** Opening Data for the task block **

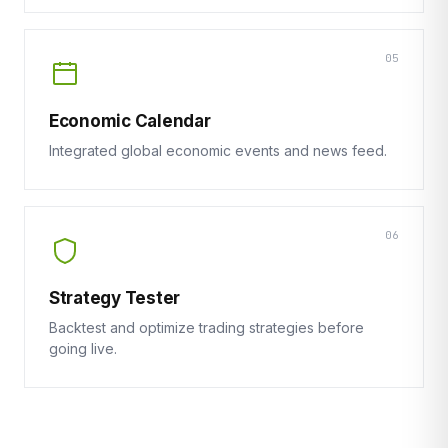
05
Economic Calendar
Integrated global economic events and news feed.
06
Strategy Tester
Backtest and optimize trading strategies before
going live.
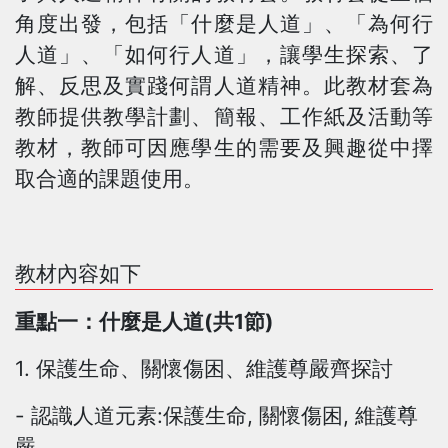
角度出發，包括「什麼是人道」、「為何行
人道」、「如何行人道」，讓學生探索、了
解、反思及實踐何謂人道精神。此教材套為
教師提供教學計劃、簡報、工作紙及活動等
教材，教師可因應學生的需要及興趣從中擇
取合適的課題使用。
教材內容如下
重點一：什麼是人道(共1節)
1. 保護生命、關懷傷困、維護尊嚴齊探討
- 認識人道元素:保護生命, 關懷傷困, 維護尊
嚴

** Closing Data for the task block **
** Opening Data for the task block **

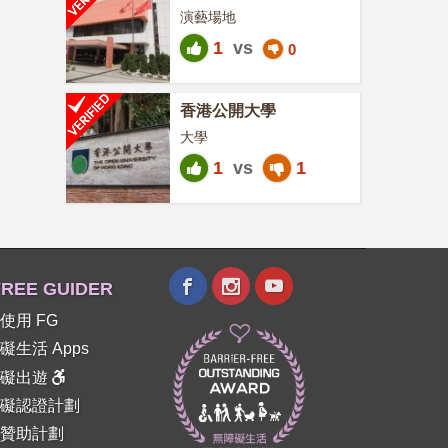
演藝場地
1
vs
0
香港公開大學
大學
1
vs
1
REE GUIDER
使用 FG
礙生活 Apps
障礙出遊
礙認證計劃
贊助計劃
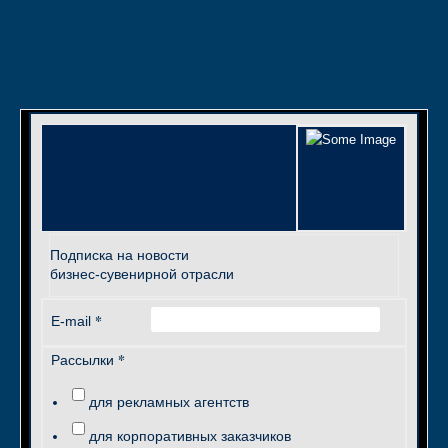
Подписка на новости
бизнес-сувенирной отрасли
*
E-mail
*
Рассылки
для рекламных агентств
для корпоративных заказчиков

** Closing Data for the task block **

Where a line of the records above holds the word "保護生命", copy that line.

1. 保護生命、關懷傷困、維護尊嚴齊探討
- 認識人道元素:保護生命, 關懷傷困, 維護尊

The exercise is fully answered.